WHAT THE TASK ASKS: Filter the listing below, copying every line in which the word "added" appears.
[[ THE INPUT open ]]
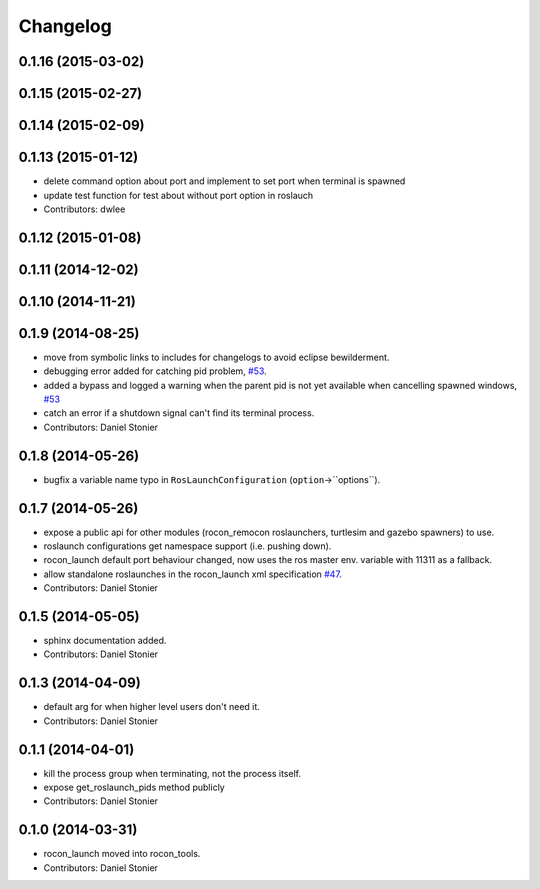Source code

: Changelog
=========

0.1.16 (2015-03-02)
-------------------

0.1.15 (2015-02-27)
-------------------

0.1.14 (2015-02-09)
-------------------

0.1.13 (2015-01-12)
-------------------
* delete command option about port and implement to set port when terminal is spawned
* update test function for test about without port option in roslauch
* Contributors: dwlee

0.1.12 (2015-01-08)
-------------------

0.1.11 (2014-12-02)
-------------------

0.1.10 (2014-11-21)
-------------------

0.1.9 (2014-08-25)
------------------
* move from symbolic links to includes for changelogs to avoid eclipse bewilderment.
* debugging error added for catching pid problem, `#53 <https://github.com/robotics-in-concert/rocon_tools/issues/53>`_.
* added a bypass and logged a warning when the parent pid is not yet available when cancelling spawned windows, `#53 <https://github.com/robotics-in-concert/rocon_tools/issues/53>`_
* catch an error if a shutdown signal can't find its terminal process.
* Contributors: Daniel Stonier

0.1.8 (2014-05-26)
------------------
* bugfix a variable name typo in ``RosLaunchConfiguration`` (``option``->``options``).

0.1.7 (2014-05-26)
------------------
* expose a public api for other modules (rocon_remocon roslaunchers, turtlesim and gazebo spawners) to use.
* roslaunch configurations get namespace support (i.e. pushing down).
* rocon_launch default port behaviour changed, now uses the ros master env. variable with 11311 as a fallback.
* allow standalone roslaunches in the rocon_launch xml specification `#47 <https://github.com/robotics-in-concert/rocon_tools/issues/47>`_.
* Contributors: Daniel Stonier

0.1.5 (2014-05-05)
------------------
* sphinx documentation added.
* Contributors: Daniel Stonier

0.1.3 (2014-04-09)
------------------
* default arg for when higher level users don't need it.
* Contributors: Daniel Stonier

0.1.1 (2014-04-01)
------------------
* kill the process group when terminating, not the process itself.
* expose get_roslaunch_pids method publicly
* Contributors: Daniel Stonier

0.1.0 (2014-03-31)
------------------
* rocon_launch moved into rocon_tools.
* Contributors: Daniel Stonier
[[ THE INPUT closed ]]
TASK RESPONSE:
* debugging error added for catching pid problem, `#53 <https://github.com/robotics-in-concert/rocon_tools/issues/53>`_.
* added a bypass and logged a warning when the parent pid is not yet available when cancelling spawned windows, `#53 <https://github.com/robotics-in-concert/rocon_tools/issues/53>`_
* sphinx documentation added.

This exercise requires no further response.